Please make sure you read the sarcasm in that. But I digress.


Early in the week whilst out on a walk 
I spotted a whole bunch of these.


I spent a fair amount of time after snapping this photo recalling with great fondness how much fun we used to have smashing these things in one another's faces when we were little. Do children do that any more? Or have we mostly ChemLawned them out of existence? It made me nostalgic for the old days on Montezuma Road, where we burned the soles of our feet on the hot asphalt so they'd be tough enough to play kickball or Swing the Statue in yards full of stickers. Gosh -- does anybody even have those in their yards anymore?

In this fit of good-old-days-itis at the earliest opportunity I marched Rosemary out to our fence, plucked honeysuckle off the vine, and tried to educate her in the fine art of stamen removal so she might taste the nectar therein. We will try that again later. Right now, she much prefers the taste of rocks from Pop's garden.

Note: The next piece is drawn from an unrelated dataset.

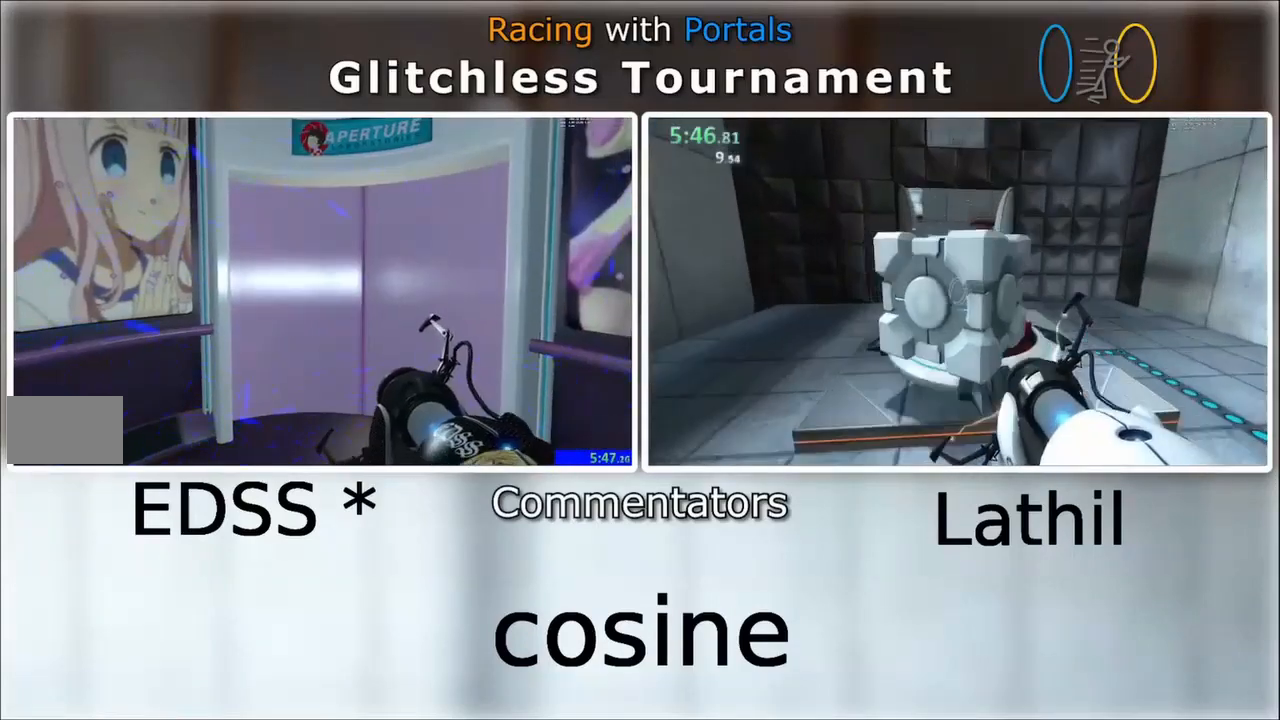
{"keys": [], "mouse": [], "events": []}
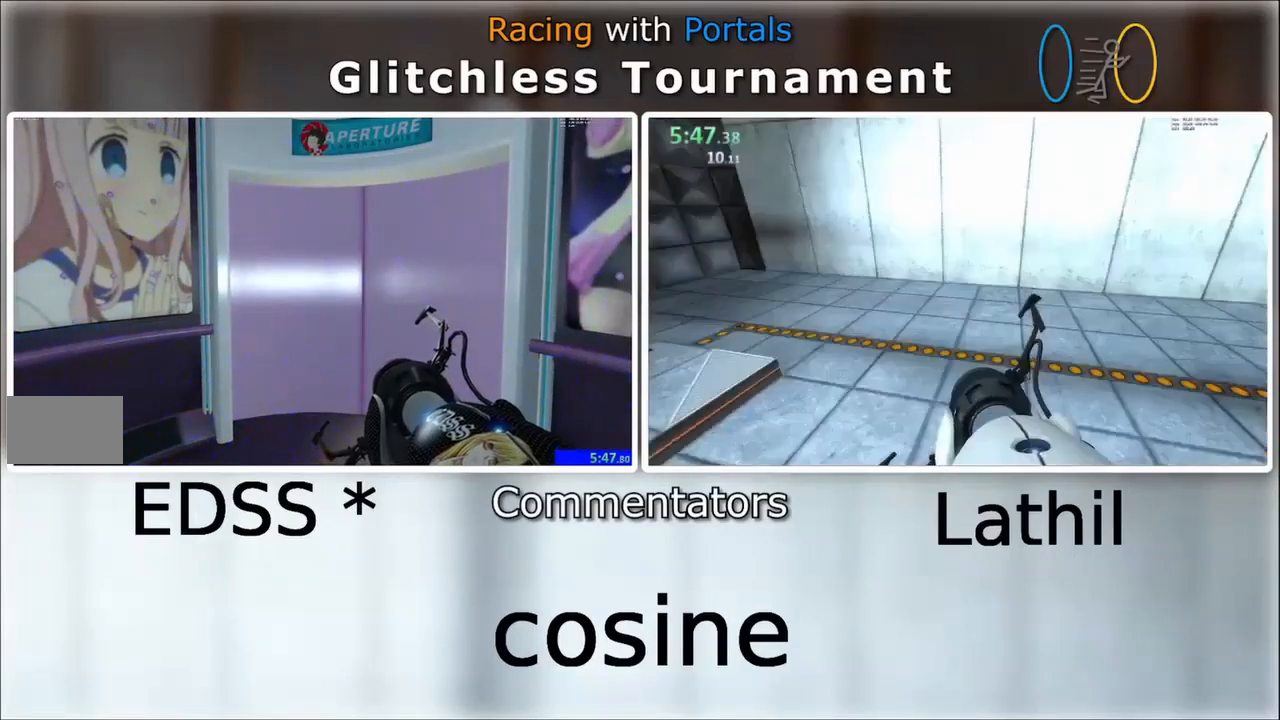
{"keys": [], "mouse": [], "events": []}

She also prefers having her very own camp chair. 
It's a Lucas thing. 




But you're just here for the garden stuff, right?

Here goes!













And in a moment of pure bliss, I pretended like I was a farmer, too...


***

Oh. And I probably should mention here that beginning on May 3, 2011 at 7 a.m. there will be a really amazing man 
helping run this operation.


Gratitude doesn't even begin to cover it. 



By the way... feel free to click on the pictures you want to see better. They get bigger.
And when you want to get back to the blog, you just hit your back arrow.

I do not charge extra for this helpful advice.

If I have misidentified any produce, it's not my fault. 
A certain farmer was too busy getting ready to go out to celebrate to make sure I had everything right. 

But I love him better than hot radishes anyway.